The geopolitical dimensions of the metaphor are also apropos, especially in the high-stakes sphere that occupies Eshete today. The field of nation-state attacks is indeed a different beast, defined by campaigns that develop stealthily over years, involve “armies” of people and are funded directly or indirectly by nation-state actors. The end game, too, isn’t simple grifting; it’s about stealing government secrets, disrupting economies, waging information warfare and compromising elections.
“As an attacker, my goal is to infiltrate a system and stay there for a very long period of time — without being discovered,” Eshete says, describing how these sophisticated campaigns work. “The first stage is often to get access to a single machine in a network. The next stages involve exploring what I can do. Can I move to other parts of the network? Can I escalate my network privileges? More importantly, can I gather valuable information to exfiltrate from the network? And while I’m doing all this, I’m carefully erasing any trace that I’ve been there.”
This activity, however, provides the seeds of a defense. Eshete says by monitoring, in real-time, all the activity of machines on a network, you can potentially identify telltale markers of nation-state attacks once they’re underway. So-called “transparent computing” is the heart of a Department of Defense-funded project that Eshete completed recently.
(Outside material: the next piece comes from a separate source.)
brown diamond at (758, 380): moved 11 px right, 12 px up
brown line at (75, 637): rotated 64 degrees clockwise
There, he worked on a team that built large-scale graph analytics and machine learning-based recognition systems capable of sorting millions of routine activities from the potentially suspect stuff. “It’s the classic needle in a haystack problem, because more than 99 percent of what happens on a computer is totally benign,” Eshete says. Still, when a different division of their team deployed nation state-style attacks on their networks, their systems were able to reliably detect the needles.
It’s promising work. But in the cybersecurity arms race, where no victory is ever total, Eshete says they’re already discovering new vulnerabilities. In particular, computer scientists are learning just how susceptible machine learning itself is to attack. Fooling an algorithm — whose intelligence is rooted in learning from past examples and sorting things into categories — turns out to be easier than building fool-proof algorithms. Attackers can, for example, make simple tweaks to their code that leaves their cyber-weaponry fully functional, but undetectable to a machine learning-based recognition system that’s never seen it before. Or in a more complex attack, the bad guys feed an algorithm examples intended to slowly move its “decision boundary” — the heart of its intelligence — in favor of a malicious intent. In that case, a comprised algorithm in an autonomous vehicle might mistake a red light for green. In healthcare, algorithms guiding physicians’ detection of skin cancers could make the wrong call.
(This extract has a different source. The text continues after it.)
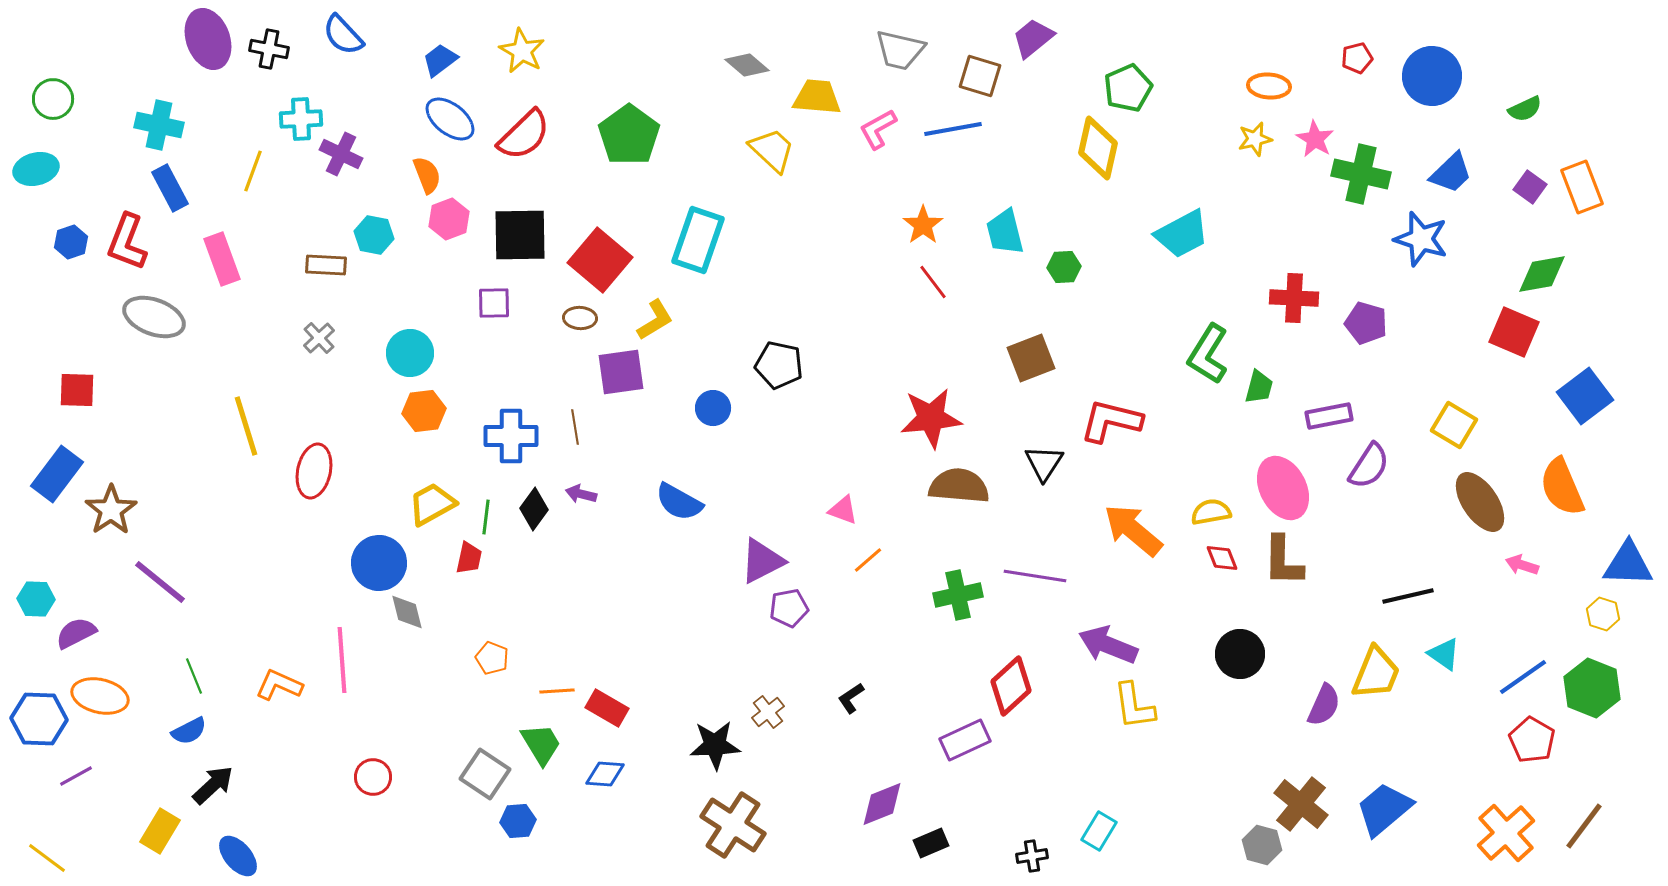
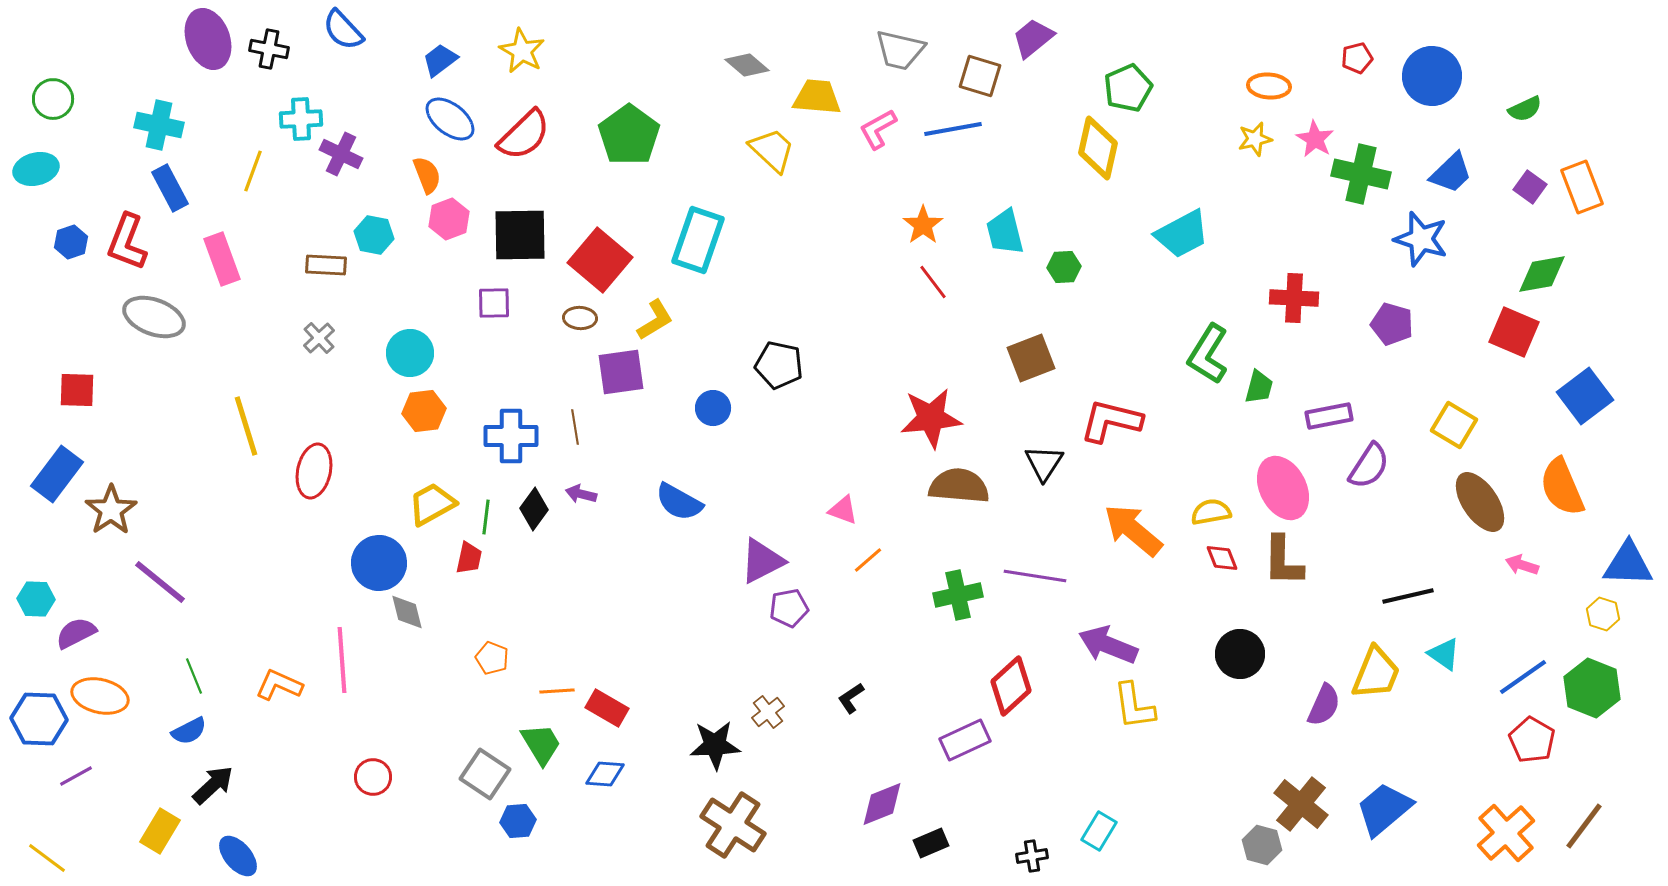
blue semicircle at (343, 35): moved 5 px up
purple pentagon at (1366, 323): moved 26 px right, 1 px down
In a new ironic twist, Eshete says attackers are even deploying machine learning to defeat machine learning-based defenses. “In the world of artificial intelligence, you often hear people talk about the ‘summer’ and the ‘winter’ of A.I.,” he says. “Well, we’re now in summer; recent advances in A.I., especially in deep learning, are helping us do all these incredible things, like machine translation and medical imaging. But as we’re starting to see, an A.I. system can also be the target of attacks, or weaponized towards attack mechanization. That’s the winter.”
It may be optimistic to think that summer can last forever. Eshete’s job, as it always is, is to keep raising the bar, so that if and when winter does come, it’s at least followed by the promise of spring.